I caught this morning morning's minion, king-
    dom of daylight's dauphin, dapple-dawn-drawn Falcon, in his riding
    Of the rolling level underneath him steady air, and striding
High there, how he rung upon the rein of a wimpling wing
In his ecstasy! then off, off forth on swing,
    As a skate's heel sweeps smooth on a bow-bend: the hurl and gliding
    Rebuffed the big wind. My heart in hiding
Stirred for a bird, – the achieve of, the mastery of the thing!

Brute beauty and valour and act, oh, air, pride, plume, here
    Buckle! AND the fire that breaks from thee then, a billion
Times told lovelier, more dangerous, O my chevalier!

  No wonder of it: shéer plód makes plough down sillion
Shine, and blue-bleak embers, ah my dear,
Fall, gall themselves, and gash gold-vermilion.

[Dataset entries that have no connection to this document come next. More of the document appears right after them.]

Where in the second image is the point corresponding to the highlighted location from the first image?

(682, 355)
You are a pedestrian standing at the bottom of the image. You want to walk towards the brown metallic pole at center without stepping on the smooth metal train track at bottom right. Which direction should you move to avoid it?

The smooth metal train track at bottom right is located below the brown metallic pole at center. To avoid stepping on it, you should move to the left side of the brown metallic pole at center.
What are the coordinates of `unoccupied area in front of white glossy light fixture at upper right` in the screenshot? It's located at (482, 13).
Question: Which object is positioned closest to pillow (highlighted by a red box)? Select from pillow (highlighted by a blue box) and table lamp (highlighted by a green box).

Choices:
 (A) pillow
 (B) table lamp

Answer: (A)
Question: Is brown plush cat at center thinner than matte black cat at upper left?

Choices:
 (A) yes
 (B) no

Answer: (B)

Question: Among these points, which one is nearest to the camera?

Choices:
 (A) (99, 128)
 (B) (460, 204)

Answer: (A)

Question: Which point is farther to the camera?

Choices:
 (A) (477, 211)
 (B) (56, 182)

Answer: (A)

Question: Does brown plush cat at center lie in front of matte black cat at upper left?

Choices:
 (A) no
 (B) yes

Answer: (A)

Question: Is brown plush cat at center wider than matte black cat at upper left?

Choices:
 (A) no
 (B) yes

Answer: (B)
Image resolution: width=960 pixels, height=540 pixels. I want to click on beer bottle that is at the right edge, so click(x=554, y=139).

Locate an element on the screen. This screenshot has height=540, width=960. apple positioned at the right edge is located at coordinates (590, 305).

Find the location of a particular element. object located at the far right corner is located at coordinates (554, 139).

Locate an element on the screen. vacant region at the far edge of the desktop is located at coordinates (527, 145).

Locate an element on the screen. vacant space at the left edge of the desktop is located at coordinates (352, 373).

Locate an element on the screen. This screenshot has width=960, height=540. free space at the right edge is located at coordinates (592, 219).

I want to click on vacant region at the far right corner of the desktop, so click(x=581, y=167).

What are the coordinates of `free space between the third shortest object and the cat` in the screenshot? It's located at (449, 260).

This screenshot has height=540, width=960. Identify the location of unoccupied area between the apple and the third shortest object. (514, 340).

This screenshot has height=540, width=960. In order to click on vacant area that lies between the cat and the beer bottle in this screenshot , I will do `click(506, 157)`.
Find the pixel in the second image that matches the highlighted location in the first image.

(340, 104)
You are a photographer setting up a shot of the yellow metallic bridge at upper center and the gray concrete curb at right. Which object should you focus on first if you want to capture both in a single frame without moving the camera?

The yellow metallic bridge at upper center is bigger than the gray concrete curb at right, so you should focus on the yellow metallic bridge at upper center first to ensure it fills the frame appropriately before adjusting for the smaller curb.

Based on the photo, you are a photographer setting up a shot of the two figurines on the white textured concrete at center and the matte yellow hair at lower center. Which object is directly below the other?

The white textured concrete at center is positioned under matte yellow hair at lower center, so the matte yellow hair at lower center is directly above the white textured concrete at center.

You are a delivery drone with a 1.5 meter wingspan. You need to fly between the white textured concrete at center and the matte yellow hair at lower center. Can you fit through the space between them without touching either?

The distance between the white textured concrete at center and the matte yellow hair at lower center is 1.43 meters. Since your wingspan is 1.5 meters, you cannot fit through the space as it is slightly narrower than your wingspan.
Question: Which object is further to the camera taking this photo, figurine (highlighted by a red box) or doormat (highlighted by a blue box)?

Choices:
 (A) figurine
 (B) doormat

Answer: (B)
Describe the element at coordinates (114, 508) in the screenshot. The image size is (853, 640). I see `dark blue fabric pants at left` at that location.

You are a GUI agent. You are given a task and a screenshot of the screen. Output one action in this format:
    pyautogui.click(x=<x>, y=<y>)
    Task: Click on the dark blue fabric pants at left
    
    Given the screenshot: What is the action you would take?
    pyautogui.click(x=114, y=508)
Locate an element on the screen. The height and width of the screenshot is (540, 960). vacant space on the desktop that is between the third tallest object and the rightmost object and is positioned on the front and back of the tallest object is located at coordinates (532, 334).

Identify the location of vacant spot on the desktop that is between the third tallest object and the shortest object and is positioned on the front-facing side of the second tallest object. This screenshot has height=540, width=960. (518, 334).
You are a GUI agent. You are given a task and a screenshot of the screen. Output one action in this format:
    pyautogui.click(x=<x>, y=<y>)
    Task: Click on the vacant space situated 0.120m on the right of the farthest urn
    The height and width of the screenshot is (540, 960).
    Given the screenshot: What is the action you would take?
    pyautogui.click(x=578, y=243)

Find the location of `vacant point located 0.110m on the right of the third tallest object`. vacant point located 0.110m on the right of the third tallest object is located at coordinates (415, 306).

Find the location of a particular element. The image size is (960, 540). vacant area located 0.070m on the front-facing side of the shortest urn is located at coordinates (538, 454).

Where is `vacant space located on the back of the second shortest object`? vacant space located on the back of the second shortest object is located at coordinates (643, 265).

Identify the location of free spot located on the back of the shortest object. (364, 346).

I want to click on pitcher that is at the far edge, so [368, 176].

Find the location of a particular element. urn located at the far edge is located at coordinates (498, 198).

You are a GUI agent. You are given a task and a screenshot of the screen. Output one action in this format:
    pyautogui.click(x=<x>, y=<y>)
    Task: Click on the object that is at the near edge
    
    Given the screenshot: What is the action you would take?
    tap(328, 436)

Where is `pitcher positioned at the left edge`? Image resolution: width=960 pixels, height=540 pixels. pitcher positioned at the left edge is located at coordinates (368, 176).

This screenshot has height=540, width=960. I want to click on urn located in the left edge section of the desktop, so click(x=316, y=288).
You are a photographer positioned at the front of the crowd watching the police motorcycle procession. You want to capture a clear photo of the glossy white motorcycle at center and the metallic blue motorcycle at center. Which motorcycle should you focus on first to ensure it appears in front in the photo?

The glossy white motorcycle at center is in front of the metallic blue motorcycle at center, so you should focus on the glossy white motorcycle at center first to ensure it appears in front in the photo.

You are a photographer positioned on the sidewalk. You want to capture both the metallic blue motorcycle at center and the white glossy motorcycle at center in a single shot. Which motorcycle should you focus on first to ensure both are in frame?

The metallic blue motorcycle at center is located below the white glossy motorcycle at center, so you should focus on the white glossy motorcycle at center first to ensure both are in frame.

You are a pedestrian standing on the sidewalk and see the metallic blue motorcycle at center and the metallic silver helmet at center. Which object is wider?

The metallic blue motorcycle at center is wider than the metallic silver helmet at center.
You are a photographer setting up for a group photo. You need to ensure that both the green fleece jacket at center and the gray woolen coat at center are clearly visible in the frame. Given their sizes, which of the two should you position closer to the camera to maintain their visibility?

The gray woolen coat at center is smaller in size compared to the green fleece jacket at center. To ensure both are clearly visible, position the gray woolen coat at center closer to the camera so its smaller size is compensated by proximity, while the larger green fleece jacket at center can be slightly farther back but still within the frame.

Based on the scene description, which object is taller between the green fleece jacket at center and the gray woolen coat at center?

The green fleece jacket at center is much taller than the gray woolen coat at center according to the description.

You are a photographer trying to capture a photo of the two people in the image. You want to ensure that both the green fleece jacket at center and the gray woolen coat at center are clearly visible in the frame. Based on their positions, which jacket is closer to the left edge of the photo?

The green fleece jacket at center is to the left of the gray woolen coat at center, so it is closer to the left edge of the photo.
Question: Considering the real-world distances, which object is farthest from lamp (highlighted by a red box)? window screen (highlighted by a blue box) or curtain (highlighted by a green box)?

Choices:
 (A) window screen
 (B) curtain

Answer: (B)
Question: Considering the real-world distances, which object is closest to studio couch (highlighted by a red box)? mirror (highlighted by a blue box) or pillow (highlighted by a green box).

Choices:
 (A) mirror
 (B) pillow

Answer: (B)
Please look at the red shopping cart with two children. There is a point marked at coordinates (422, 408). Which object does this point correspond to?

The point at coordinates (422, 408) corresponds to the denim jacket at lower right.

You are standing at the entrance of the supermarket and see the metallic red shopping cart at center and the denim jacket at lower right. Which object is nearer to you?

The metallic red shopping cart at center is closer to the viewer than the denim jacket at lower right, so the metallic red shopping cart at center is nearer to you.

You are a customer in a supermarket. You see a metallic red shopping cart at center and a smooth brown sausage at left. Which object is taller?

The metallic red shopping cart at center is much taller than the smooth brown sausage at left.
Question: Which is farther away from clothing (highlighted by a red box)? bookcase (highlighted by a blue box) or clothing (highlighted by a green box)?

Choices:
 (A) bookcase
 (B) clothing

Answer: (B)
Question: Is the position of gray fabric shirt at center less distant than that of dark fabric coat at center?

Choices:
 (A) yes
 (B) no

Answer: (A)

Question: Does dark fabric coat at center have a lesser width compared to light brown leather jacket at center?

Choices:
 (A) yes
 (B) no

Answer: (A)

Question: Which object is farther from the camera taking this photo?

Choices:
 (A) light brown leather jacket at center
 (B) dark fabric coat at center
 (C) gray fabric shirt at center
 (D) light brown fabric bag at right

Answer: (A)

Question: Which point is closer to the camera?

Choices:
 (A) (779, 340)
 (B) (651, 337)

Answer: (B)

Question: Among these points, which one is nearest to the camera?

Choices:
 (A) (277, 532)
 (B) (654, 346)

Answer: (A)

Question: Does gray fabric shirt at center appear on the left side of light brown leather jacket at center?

This falcon is not a delightful lamb-like animal, but a ruthless and proud killing machine whose inscape it is to destroy other inscapes of lesser animals. How can this relate to the Prince of Peace to whom the poem is dedicated? Poets from different generations have wrestled with this problem with various conclusions. For Hopkins, living in a rising tide of disbelief, no simple answer could be given, perhaps because any valid answer needed to be lived rather than declared, and as he lived his life through to the period of the last 'terrible sonnets' he became more human and more prone to despair and less inclined to write about inscape.